Universitas Airlangga Official Website

Guru Besar UNAIR Temukan Senyawa Tanaman untuk Obat Anti Kanker dan Demam Berdarah

Potret Prof Dr Alfinda Novi Kristanti DEA saat penyampaian orasi ilmiah (Foto: PKIP UNAIR)
Potret Prof Dr Alfinda Novi Kristanti DEA saat penyampaian orasi ilmiah (Foto: PKIP UNAIR)

UNAIR NEWS – Prof Dr Alfinda Novi Kristanti DEA dikukuhkan sebagai Guru Besar Universitas Airlangga (UNAIR) pada Kamis (2/3/2023) bertempat di Aula Garuda Mukti Kantor Manajemen, Kampus MERR C. Pengukuhan itu resmi menjadikannya guru besar Fakultas Sains dan Teknologi ke-21.

Dalam sesi orasi, Prof Alfinda memaparkan hasil risetnya mengenai fitokimia senyawa fenolik pada tanaman obat dan tanaman endemik Indonesia sebagai bahan baku obat. Kajian itu berfokus pada fungsi tanaman yang menyediakan senyawa metabolit sekunder dengan struktur dan bioaktivitas beragam yang bisa dimanfaatkan manusia.

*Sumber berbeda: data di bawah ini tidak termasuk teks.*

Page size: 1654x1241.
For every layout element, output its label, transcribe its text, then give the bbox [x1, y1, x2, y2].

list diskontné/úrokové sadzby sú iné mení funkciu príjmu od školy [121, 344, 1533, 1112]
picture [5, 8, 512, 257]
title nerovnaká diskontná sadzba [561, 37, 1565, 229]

Selama satu dekade terakhir, Prof Alfinda telah meneliti tanaman gaharu (Aquilaria microcarpa), gambir (Uncaria), dan sambung nyawa (Gynura procumbens). Pada spesies Aquilaria, ia menyebut ada kandungan chromone yang mirip dengan senyawa golongan 2-styrylchromone dimana kesediaan senyawa ini sangat jarang sehingga harus dilakukan sintesis organik.

Dari sintesis dengan variasi struktur benzaldehid, Prof Alfinda menemukan 9 senyawa golongan 2-styrylchrome. Senyawa ini lalu diuji secara in silico melalui docking experiment menggunakan protein sebagai target obat pengembangan kemoterapi kanker.

“Rangkaian penelitian ini menjadi contoh bagaimana alam telah memberikan ide struktur senyawa untuk dapat dilakukan sintesis senyawa dengan potensi yang lebih baik,” ungkap dosen departemen kimia itu.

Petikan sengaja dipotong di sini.